O grande receio da nova era do metaverso está em entender o que dentro dele traz consequências reais e quais serão os limites nos quais que a falta de realidade palpável abre brechas para crimes. Se um usuário, por meio de um avatar, por exemplo, agredir sexualmente outro usuário… Ele irá preso no metaverso, no mundo físico ou em ambos?

É o que está em julgamento com o caso de Nina Jane Patel, que afirmou ter sido sexualmente abusada no novo metaverso do Meta, ex-Facebook, o Horizon Worlds. “Após 60 segundos que entrei na plataforma, fui assediada verbal e sexualmente por 3-4 avatares masculinos, com vozes masculinas, essencialmente. Praticamente estupraram meu avatar e eu tirei fotos – enquanto eu tentava fugir. Eles gritaram ‘não finja você não amou’ e ‘vá se esfregar na foto’”, destacou ela ao portal Medium.
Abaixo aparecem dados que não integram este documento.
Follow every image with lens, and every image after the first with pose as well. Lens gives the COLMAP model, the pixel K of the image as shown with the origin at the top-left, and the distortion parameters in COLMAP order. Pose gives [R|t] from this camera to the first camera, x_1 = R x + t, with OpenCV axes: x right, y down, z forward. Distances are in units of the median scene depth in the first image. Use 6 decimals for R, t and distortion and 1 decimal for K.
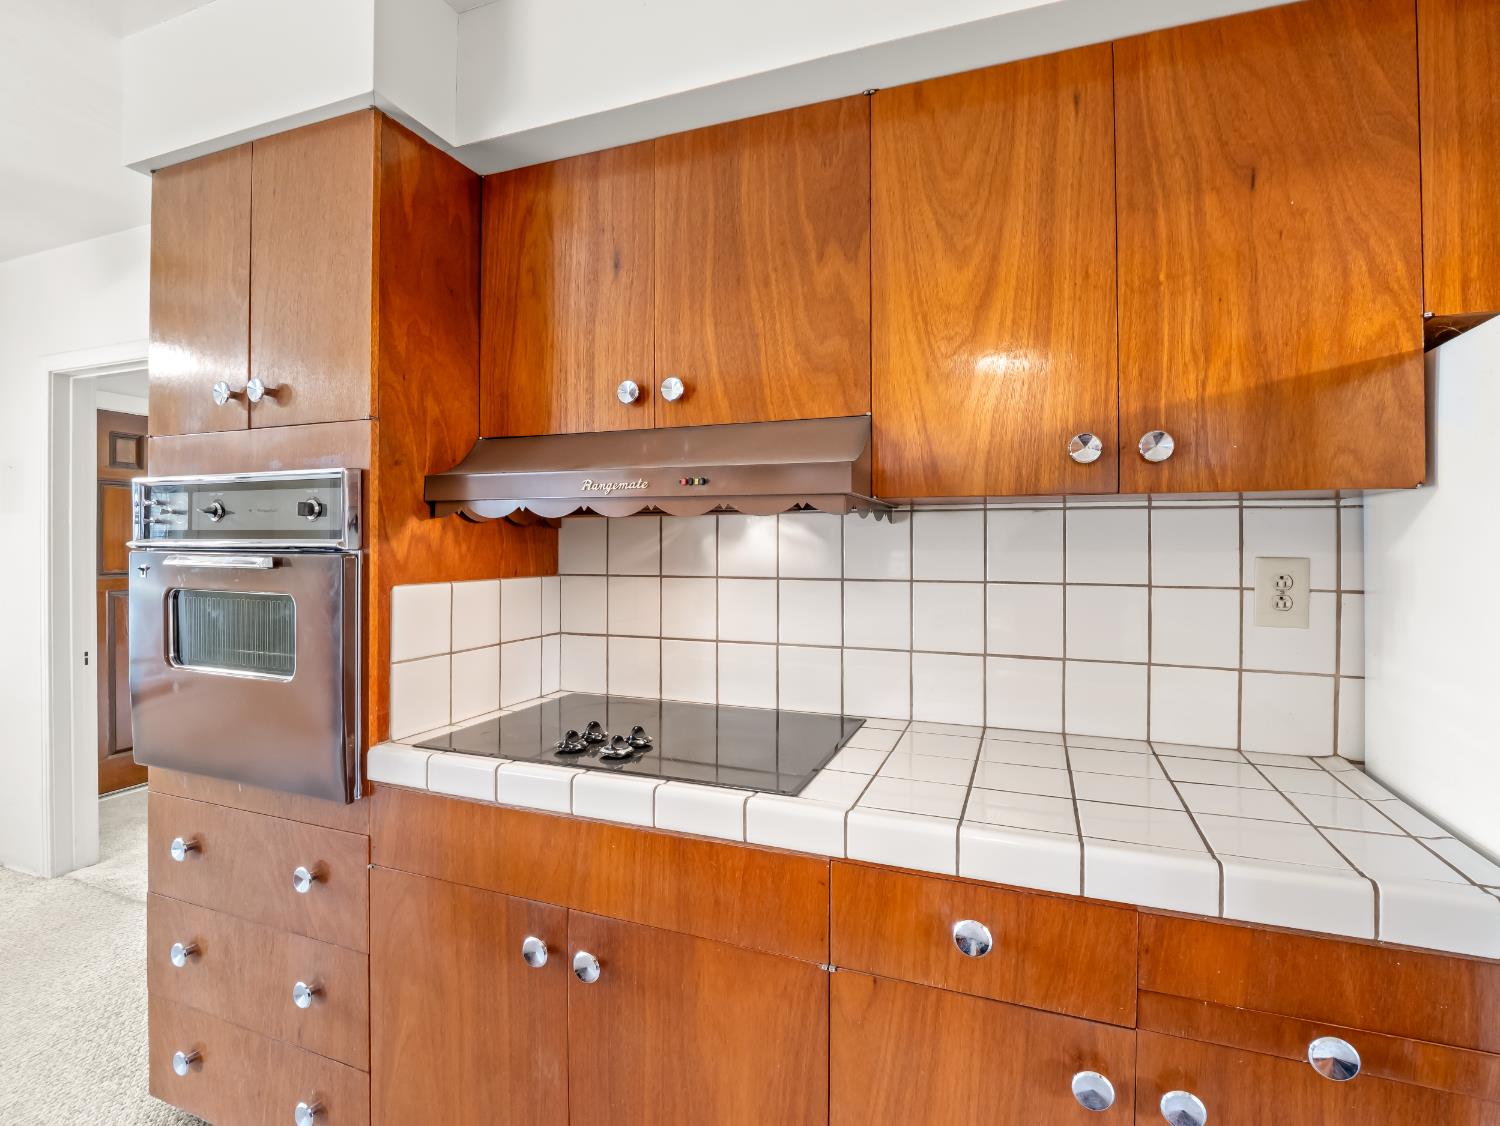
lens RADIAL K [[721.5, 0, 753.2], [0, 721.5, 539.0], [0, 0, 1]] dist [-0.022738, -0.000180]
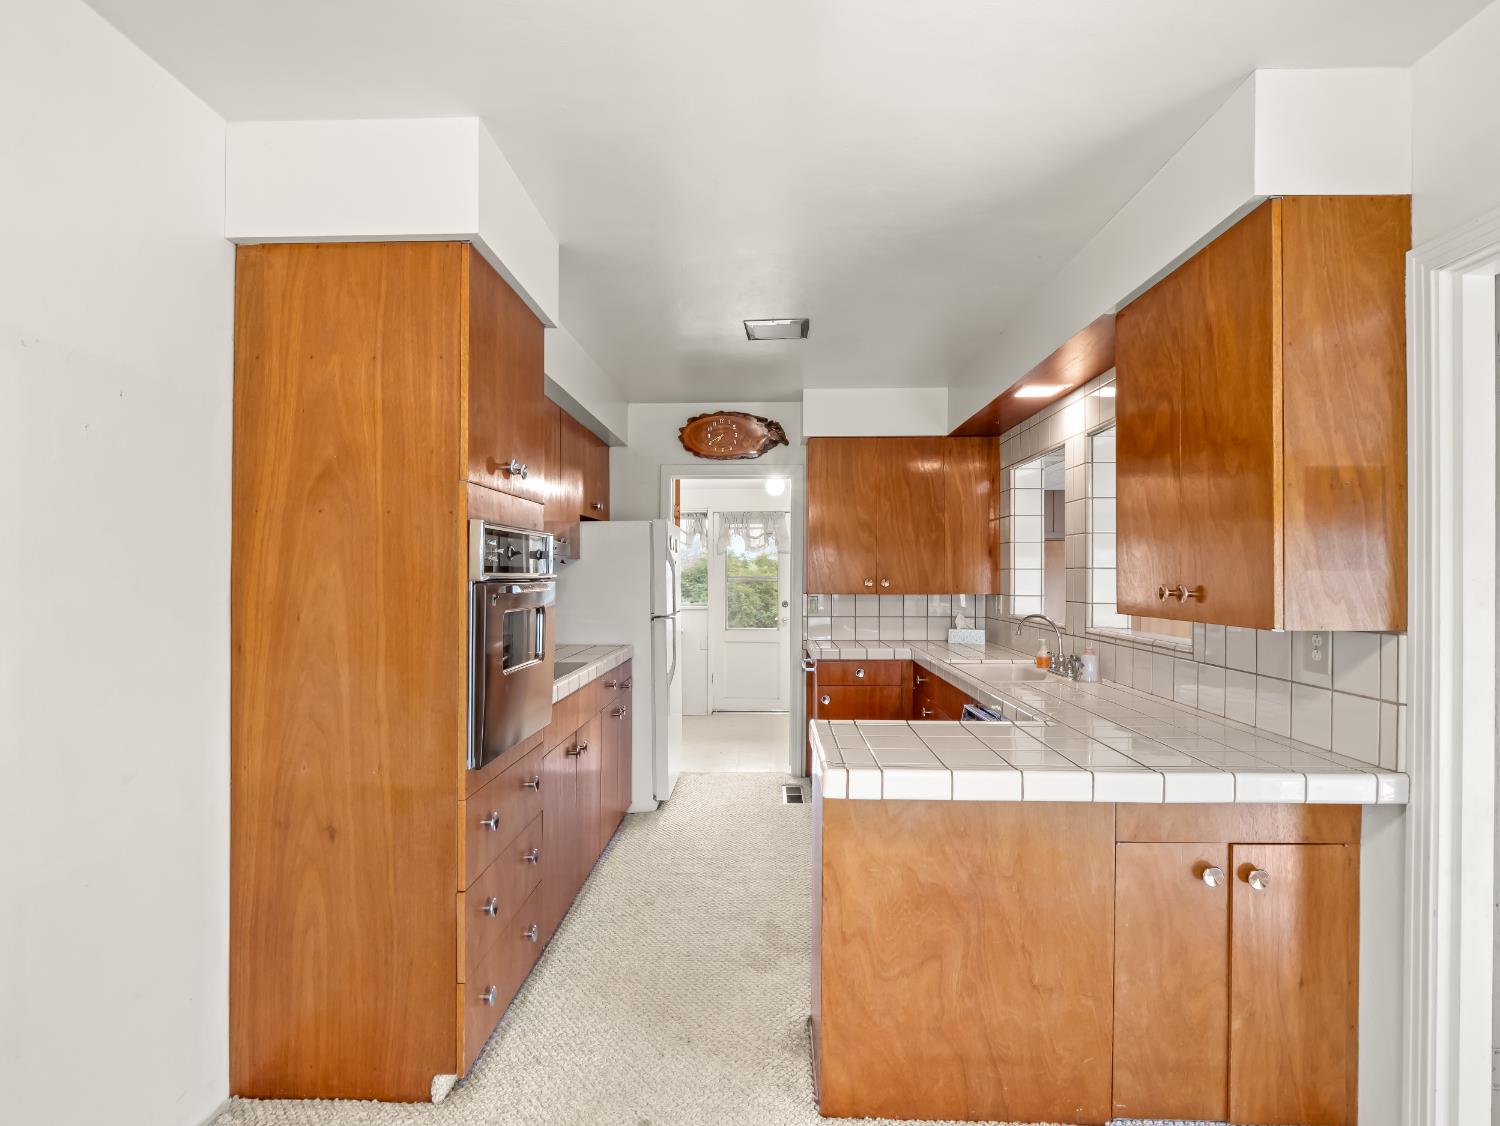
lens RADIAL K [[802.9, 0, 731.3], [0, 802.9, 572.5], [0, 0, 1]] dist [-0.011067, -0.000482]
pose [[-0.303503, -0.002486, 0.952827, -2.505801], [-0.006264, 0.999980, 0.000614, -0.005701], [-0.952810, -0.005782, -0.303513, 1.136392]]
A falta de regulamentação é evidente nesse caso e revela quantas consequências esse universo pode trazer aos consumidores. Assim, em um momento no qual as empresas se atiram de maneira desesperada, quase como em uma corrida velada, dentro de um metaverso que até então não foi eficientemente estabelecido em suas regras e limites, permanece meu questionamento inicial: qual será a definição mais próxima de “real” em 2022?